Acórdão nº 08S1156 de Supremo Tribunal de Justiça (Portugal), 18 de Junho de 2008

Magistrado ResponsávelBRAVO SERRA
Data da Resolução18 de Junho de 2008
EmissorSupremo Tribunal de Justiça (Portugal)

I 1.

Pelo Tribunal do Trabalho da Figueira da Foz instaurou AA contra a Associação Naval 1º de Maio, acção de processo comum, solicitando que fosse declarada a ilicitude do despedimento do autor levada a efeito pela ré e a condenação desta a pagar-lhe € 6.232,91, a título de indemnização por esse despedimento, € 3.800, a título de férias não gozadas, € 10.000, a título de prémio de «subida» de divisão, € 10.000, a título de indemnização por danos não patrimoniais, além de juros.

Para tanto, invocou, em síntese, que: - - o autor, em 23 de Agosto de 2004, foi contratado pela ré - que é uma colectividade desportiva que disputa o campeonato nacional de futebol da Liga de Honra - para, sob autoridade e direcção desta, prestar a actividade de futebolista mediante a retribuição líquida de € 34.200, paga em nove prestações, com início em 1 de Setembro de 2004 e termo em 31 de Maio de 2005, a que acresciam € 300 mensais, a título de comparticipação na renda de casa, tendo ainda direito a € 10.000 caso a ré, durante a vigência do contrato, «subisse» à Super Liga; - na sequência de um incidente durante um treino com um colega de equipa, a ré instaurou ao autor um processo disciplinar, suspendendo-o do exercício de funções, processo esse que culminou com a decisão de despedimento com invocação de justa causa; - porém, não só os factos invocados na «nota de culpa» não correspondem à verdade, como ainda a decisão de despedimento carece de fundamentação, pois que se limita a invocar que houve, de parte do autor, grave violação dos deveres do trabalhador, além de a sanção aplicada se não coadunar com a prática disciplinar da ré em casos similares; - a ré não pagou ao autor a totalidade da retribuição relativa ao mês de Abril de 2005, porquanto somente lhe pagou € 1,967,09; - tem ainda o autor direito às retribuições que deveria ter auferido até final do contrato, no montante de € 6.232,91, o quantitativo correspondente a férias não gozadas, de € 3.800, e a quantia de € 10.000, como prémio de «subida» da ré à Super Liga; - o autor, em consequência da suspensão de funções e do despedimento de que foi alvo, viu-se impossibilitado de treinar desde 5 de Maio de 2005, perdendo a boa forma física que detinha, ficando impossibilitado de jogar e ficando confrontado com o anátema do despedimento, o que o impediu de outorgar contrato de trabalho com outro clube compatível com as suas qualidades, para além de ter ficado impedido de celebrar com outros colegas, equipa técnica e direcção, o momento da «subida» de divisão, razão pela qual sofreu danos não patrimoniais que computa em € 10.000.

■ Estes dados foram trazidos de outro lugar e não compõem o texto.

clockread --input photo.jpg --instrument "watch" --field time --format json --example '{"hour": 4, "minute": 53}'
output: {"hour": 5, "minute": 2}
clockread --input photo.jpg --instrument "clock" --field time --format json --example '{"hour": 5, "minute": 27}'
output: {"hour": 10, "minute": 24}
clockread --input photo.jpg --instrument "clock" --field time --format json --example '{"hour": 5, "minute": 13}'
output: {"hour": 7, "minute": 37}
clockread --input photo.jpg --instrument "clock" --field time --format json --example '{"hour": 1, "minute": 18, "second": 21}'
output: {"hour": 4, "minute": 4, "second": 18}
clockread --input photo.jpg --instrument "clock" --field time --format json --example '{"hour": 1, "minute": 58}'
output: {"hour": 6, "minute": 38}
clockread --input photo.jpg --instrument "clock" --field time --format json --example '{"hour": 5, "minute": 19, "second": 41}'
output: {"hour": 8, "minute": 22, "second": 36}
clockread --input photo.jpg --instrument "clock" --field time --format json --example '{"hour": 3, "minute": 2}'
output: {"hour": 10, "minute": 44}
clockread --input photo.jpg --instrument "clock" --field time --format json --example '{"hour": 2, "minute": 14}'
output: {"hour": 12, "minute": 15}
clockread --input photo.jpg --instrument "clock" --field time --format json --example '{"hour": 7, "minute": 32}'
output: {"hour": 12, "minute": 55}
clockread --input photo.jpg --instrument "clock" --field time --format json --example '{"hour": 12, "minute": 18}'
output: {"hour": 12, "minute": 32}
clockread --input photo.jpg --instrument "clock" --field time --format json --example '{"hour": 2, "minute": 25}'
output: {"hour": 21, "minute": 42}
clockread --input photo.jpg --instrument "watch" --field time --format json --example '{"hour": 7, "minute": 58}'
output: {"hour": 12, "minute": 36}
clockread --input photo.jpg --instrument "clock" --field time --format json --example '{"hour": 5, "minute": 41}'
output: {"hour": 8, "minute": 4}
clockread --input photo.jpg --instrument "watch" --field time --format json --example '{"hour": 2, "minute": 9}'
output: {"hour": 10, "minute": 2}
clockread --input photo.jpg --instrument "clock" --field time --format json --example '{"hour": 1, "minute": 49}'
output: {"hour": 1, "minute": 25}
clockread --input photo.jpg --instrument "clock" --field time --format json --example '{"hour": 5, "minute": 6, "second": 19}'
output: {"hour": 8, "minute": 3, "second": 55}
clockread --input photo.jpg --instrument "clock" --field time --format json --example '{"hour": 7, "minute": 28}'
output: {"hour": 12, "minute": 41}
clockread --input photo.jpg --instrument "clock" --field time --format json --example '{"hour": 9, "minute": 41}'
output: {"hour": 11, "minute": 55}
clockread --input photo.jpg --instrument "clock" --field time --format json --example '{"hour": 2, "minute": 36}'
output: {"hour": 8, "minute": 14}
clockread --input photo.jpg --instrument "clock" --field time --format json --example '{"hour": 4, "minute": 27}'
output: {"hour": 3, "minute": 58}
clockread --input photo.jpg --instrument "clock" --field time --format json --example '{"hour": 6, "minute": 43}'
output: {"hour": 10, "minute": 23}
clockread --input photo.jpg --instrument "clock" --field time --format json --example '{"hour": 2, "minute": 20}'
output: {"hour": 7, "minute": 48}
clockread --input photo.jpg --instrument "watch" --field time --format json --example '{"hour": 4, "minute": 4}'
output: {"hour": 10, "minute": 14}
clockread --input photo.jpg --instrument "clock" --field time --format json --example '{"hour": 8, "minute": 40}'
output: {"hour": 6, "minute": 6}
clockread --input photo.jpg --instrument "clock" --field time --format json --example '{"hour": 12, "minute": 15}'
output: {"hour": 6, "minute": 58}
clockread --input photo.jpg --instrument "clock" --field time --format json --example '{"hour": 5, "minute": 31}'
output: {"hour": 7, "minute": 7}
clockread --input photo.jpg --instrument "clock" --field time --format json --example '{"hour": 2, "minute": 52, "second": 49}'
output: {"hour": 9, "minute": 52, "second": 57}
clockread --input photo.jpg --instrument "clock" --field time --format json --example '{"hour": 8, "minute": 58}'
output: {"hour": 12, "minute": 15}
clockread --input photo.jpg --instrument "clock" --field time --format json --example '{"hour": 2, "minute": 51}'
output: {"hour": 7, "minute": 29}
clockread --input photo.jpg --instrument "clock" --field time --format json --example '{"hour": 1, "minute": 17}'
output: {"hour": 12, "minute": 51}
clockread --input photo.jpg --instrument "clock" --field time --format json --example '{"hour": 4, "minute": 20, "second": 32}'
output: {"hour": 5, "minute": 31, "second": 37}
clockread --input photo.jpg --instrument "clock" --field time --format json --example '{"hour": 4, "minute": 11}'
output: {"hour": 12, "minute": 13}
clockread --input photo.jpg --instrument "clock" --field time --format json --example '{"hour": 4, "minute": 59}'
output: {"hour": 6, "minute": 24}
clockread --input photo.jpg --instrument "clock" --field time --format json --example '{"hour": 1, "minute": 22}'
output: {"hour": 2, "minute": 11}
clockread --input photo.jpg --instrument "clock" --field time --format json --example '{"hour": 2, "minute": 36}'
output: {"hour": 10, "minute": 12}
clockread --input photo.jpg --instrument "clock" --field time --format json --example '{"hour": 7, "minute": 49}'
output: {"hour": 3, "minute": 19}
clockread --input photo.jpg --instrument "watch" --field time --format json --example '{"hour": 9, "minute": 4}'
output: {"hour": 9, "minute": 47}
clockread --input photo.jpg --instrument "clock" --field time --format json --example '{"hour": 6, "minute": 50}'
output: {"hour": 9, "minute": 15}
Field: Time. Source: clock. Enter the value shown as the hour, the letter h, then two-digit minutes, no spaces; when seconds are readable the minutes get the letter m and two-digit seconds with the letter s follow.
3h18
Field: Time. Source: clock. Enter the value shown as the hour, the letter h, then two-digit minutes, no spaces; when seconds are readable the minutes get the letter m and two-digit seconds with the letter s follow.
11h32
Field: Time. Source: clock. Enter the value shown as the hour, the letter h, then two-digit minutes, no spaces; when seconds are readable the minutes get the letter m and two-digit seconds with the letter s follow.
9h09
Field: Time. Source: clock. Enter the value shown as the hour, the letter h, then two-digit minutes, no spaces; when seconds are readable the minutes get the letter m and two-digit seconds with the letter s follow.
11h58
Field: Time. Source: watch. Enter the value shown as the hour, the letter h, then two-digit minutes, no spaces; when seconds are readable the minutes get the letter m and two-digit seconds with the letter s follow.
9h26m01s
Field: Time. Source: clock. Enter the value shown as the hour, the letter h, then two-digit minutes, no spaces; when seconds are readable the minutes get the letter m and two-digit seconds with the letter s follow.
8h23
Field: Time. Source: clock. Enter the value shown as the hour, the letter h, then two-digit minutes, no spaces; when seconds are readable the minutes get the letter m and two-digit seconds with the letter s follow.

Após contestação da ré, que impugnou grande parte dos factos articulados pelo autor, veio, em 4 de Janeiro de 2007, a ser proferida sentença que declarou a ilicitude do despedimento do autor, dada a inexistência de justa causa para tanto, e condenou a ré a pagar-lhe € 19.441,80.

Inconformada, apelou a ré para o Tribunal da Relação de Coimbra.

Sem sucesso, porém, já que este Tribunal de 2ª instância, por acórdão de 22 de Novembro de 2007, negou provimento à apelação.

  1. Mantendo o seu inconformismo, vem a ré pedir revista, rematando a alegação adrede produzida com o seguinte núcleo conclusivo: - "1º - No caso em apreço estamos perante um contrato de trabalho desportivo da Lei nº 28/98 de 26/06 a que se aplica subsidiariamente o CCT celebrado entre a Liga Portuguesa de Futebol Profissional e o Sindicato dos Jogadores Profissionais de Futebol, publicado no B.T.E. nº 33 de 8/9/1999 e, genericamente, o Código do Trabalho.

    1. - No caso, o jogador Recorrido celebrou com a Recorrente um contrato de trabalho desportivo enquanto praticante desportivo profissional, nos termos do disposto no artº. 2º b), daquela Lei nº 28/98, sendo que o comportamento que lhe é imputado ocorreu no período normal de trabalho, não obstante ter acontecido numa sessão de treino, que não em competição (artº. 15º da Lei nº 28/98 e 158º do Código de Trabalho).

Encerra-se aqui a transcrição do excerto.